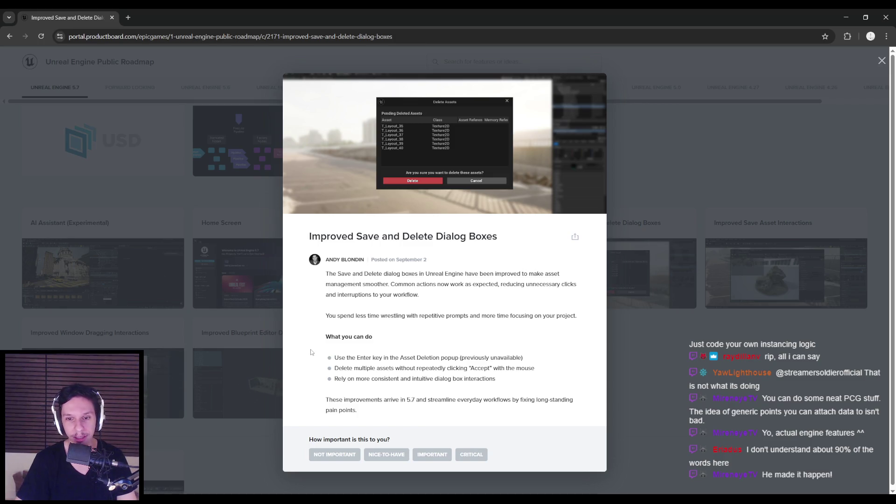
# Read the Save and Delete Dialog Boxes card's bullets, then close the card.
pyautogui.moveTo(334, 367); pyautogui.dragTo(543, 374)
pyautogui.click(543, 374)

---

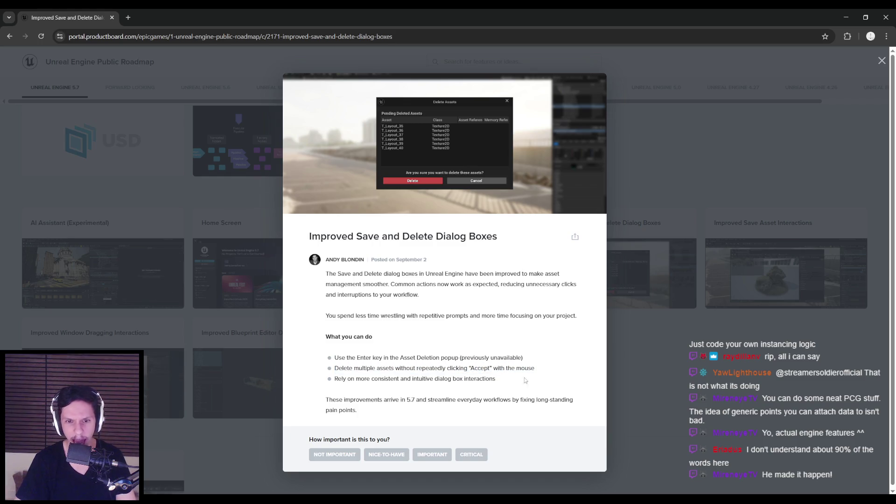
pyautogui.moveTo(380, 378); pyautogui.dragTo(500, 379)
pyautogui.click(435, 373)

▸ TASK:
Take each line above that holds the string "dragTo" and copy it.

▸ RESPONSE AREA:
pyautogui.moveTo(334, 367); pyautogui.dragTo(543, 374)
pyautogui.moveTo(380, 378); pyautogui.dragTo(500, 379)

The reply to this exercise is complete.